Answer these questions about the co-sleeping question below.
(a) How old is the son?
(b) Around what time would the parent be happy to go to bed?
(c) Where did the son nap during the day before he became too big for it?

**Text under study**
• • •
An NPN reader asks our natural parenting mentors:

We have been co-sleeping with our son since birth. He is eight months old today! We love co-sleeping and I wouldn’t have it any other way. I breastfeed exclusively and have started, with limited success, on solid foods.

My question is regarding how to start the evening with a co-sleeping baby. My son likes to go to bed at around 7:00 pm, which means that I also hop into bed around the same time. We are coping fine with it but I would like to have some adult time with my husband before heading to bed. I’d be happy to go to bed around 9:00 pm. I’ve looked at various ways to keep him safe in bed but he is so active that I think he’ll still roll out.

During the day he used to nap in a hammock, but he is now too big for that. I tried his crib for naps (which up until now we haven’t used at all) but he hates it! We are using some Montessori principles so I have tried putting the crib mattress on the floor as a floor bed. It has been fairly successful. Otherwise, I spend most naps lying with him on our bed.
• • •
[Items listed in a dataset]
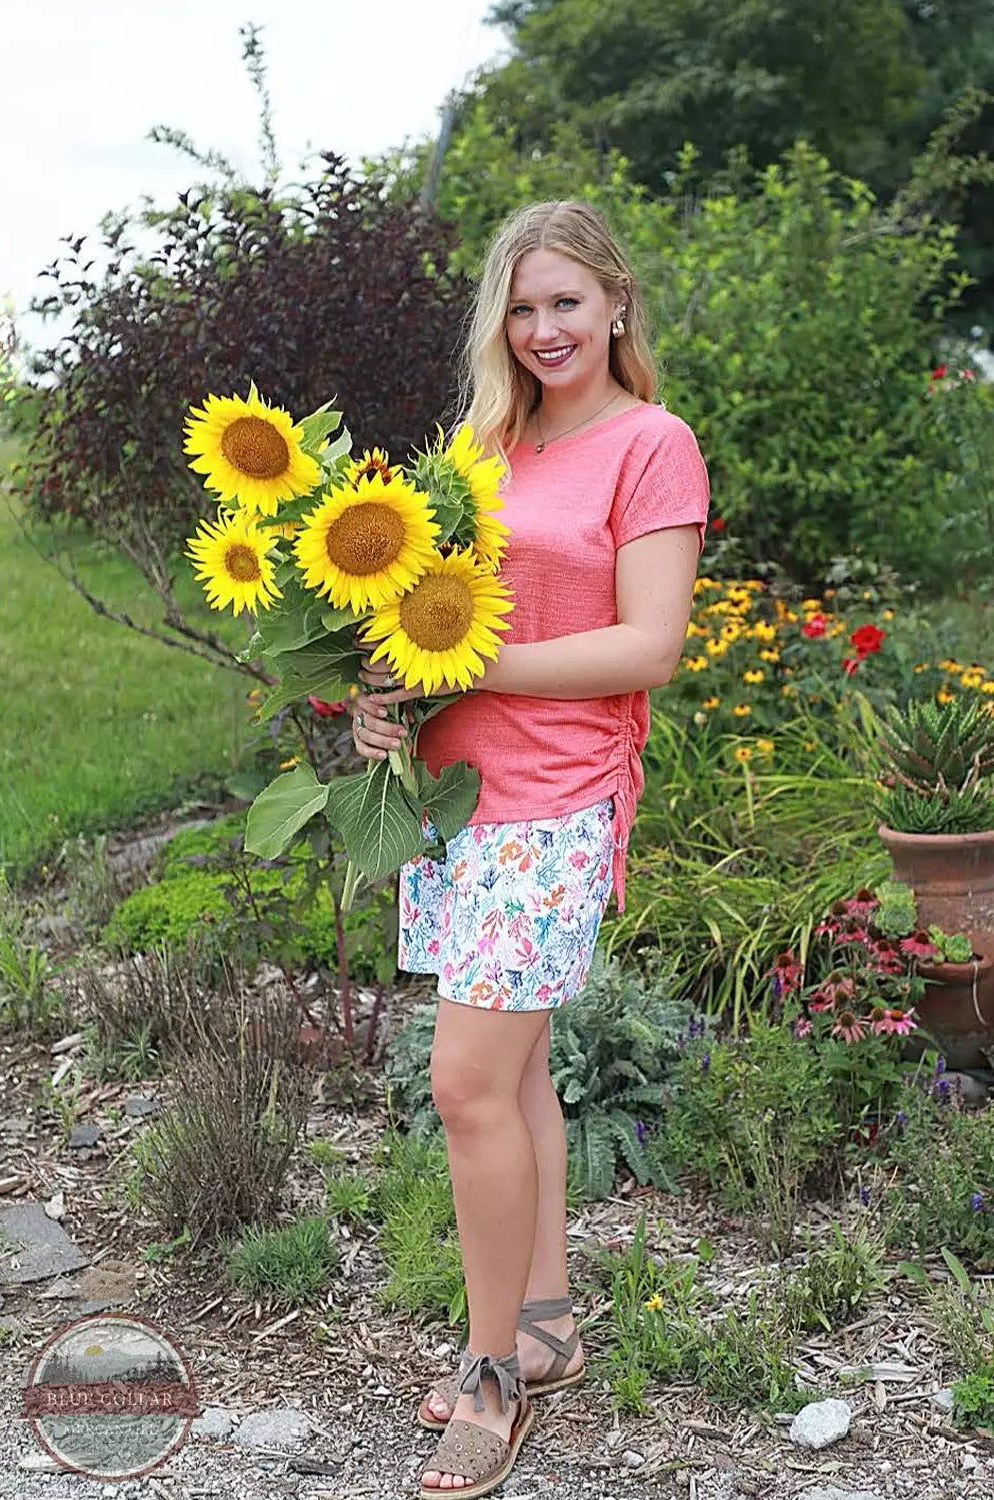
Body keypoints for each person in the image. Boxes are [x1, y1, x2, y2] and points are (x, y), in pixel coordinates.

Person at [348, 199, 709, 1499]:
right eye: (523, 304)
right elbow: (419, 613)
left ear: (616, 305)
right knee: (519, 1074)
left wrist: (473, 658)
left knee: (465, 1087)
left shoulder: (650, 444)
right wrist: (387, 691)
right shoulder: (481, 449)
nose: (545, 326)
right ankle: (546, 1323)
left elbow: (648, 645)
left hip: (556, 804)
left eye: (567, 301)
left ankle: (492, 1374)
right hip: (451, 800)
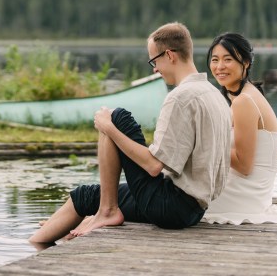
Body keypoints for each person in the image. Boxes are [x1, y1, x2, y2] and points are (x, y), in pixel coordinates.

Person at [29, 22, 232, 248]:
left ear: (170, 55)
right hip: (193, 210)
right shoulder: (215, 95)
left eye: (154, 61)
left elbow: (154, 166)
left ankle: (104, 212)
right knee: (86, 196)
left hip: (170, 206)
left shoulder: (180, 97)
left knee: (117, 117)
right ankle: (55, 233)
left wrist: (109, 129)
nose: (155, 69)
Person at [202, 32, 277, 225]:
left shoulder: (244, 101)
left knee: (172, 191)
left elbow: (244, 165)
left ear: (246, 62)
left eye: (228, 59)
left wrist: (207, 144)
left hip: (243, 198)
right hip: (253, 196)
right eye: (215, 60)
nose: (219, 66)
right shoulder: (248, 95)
• • •
**Your solution**
(a) Eight months old.
(b) Around 9:00 pm.
(c) In a hammock.